Below, some lines carry pictures; leave those pictures out and retype exactly the lines from the one with "roll_deg: -2.2" through the one with "f_number: 4".

RECORDS FOR THIS TASK START

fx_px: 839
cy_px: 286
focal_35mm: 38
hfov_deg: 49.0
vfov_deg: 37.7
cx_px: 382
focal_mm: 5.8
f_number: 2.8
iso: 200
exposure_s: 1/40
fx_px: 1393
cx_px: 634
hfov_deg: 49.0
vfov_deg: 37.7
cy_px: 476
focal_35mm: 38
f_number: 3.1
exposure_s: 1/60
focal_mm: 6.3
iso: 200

RECORDS FOR THIS TASK END
RECORDS FOR THIS TASK START

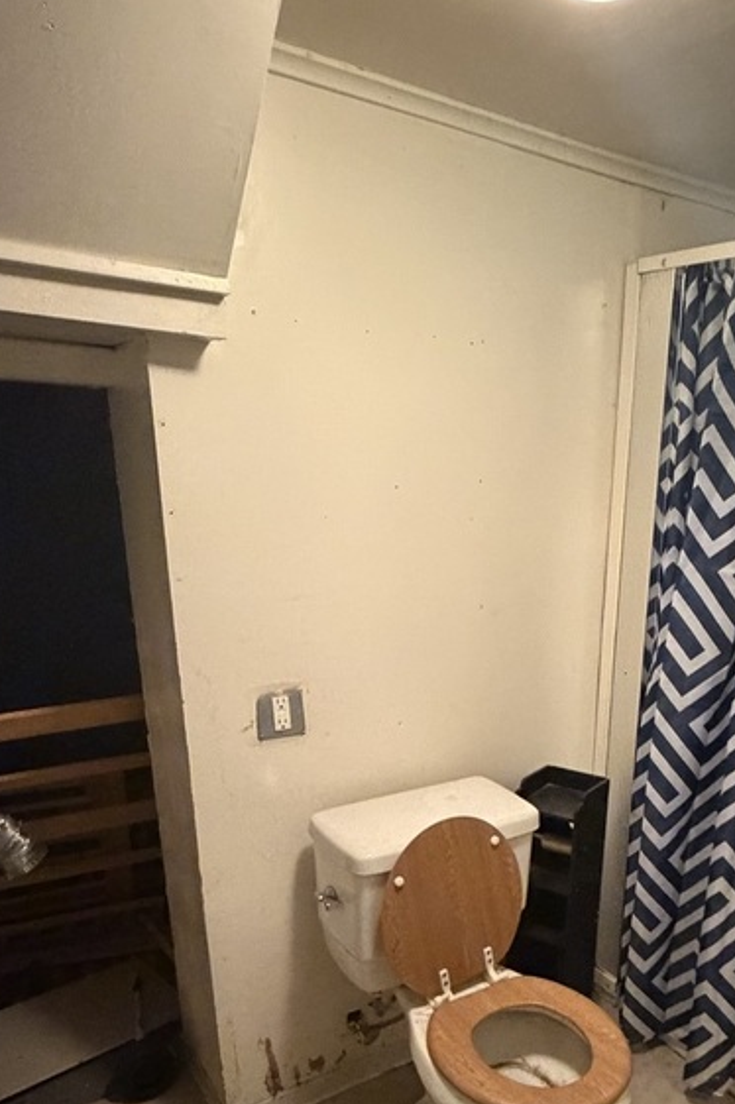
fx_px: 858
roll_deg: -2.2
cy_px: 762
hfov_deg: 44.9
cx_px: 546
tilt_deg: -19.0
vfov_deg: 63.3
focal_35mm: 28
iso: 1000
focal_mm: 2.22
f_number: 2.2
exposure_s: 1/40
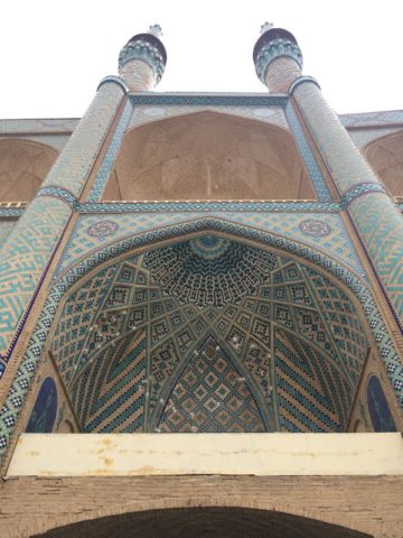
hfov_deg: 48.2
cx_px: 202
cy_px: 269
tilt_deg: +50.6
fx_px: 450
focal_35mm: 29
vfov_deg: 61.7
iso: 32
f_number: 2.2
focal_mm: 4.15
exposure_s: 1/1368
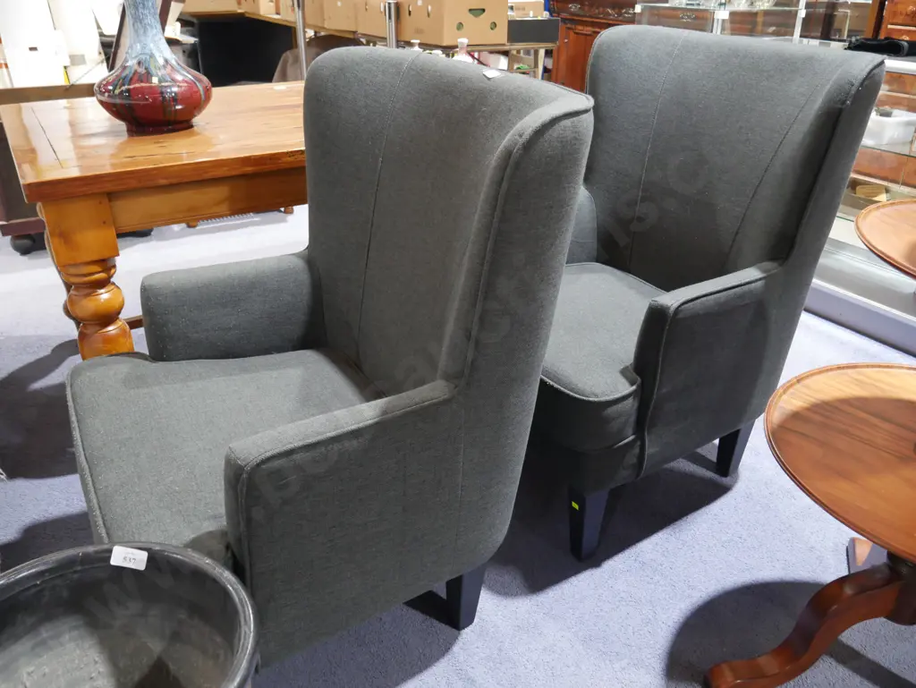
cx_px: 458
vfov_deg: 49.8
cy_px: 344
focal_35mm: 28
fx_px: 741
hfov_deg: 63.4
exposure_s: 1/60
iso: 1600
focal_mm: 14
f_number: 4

RECORDS FOR THIS TASK END

*OUTPUT FOR THIS EXERCISE*
roll_deg: -2.2
cy_px: 762
hfov_deg: 44.9
cx_px: 546
tilt_deg: -19.0
vfov_deg: 63.3
focal_35mm: 28
iso: 1000
focal_mm: 2.22
f_number: 2.2
exposure_s: 1/40
hfov_deg: 48.2
cx_px: 202
cy_px: 269
tilt_deg: +50.6
fx_px: 450
focal_35mm: 29
vfov_deg: 61.7
iso: 32
f_number: 2.2
focal_mm: 4.15
exposure_s: 1/1368
cx_px: 458
vfov_deg: 49.8
cy_px: 344
focal_35mm: 28
fx_px: 741
hfov_deg: 63.4
exposure_s: 1/60
iso: 1600
focal_mm: 14
f_number: 4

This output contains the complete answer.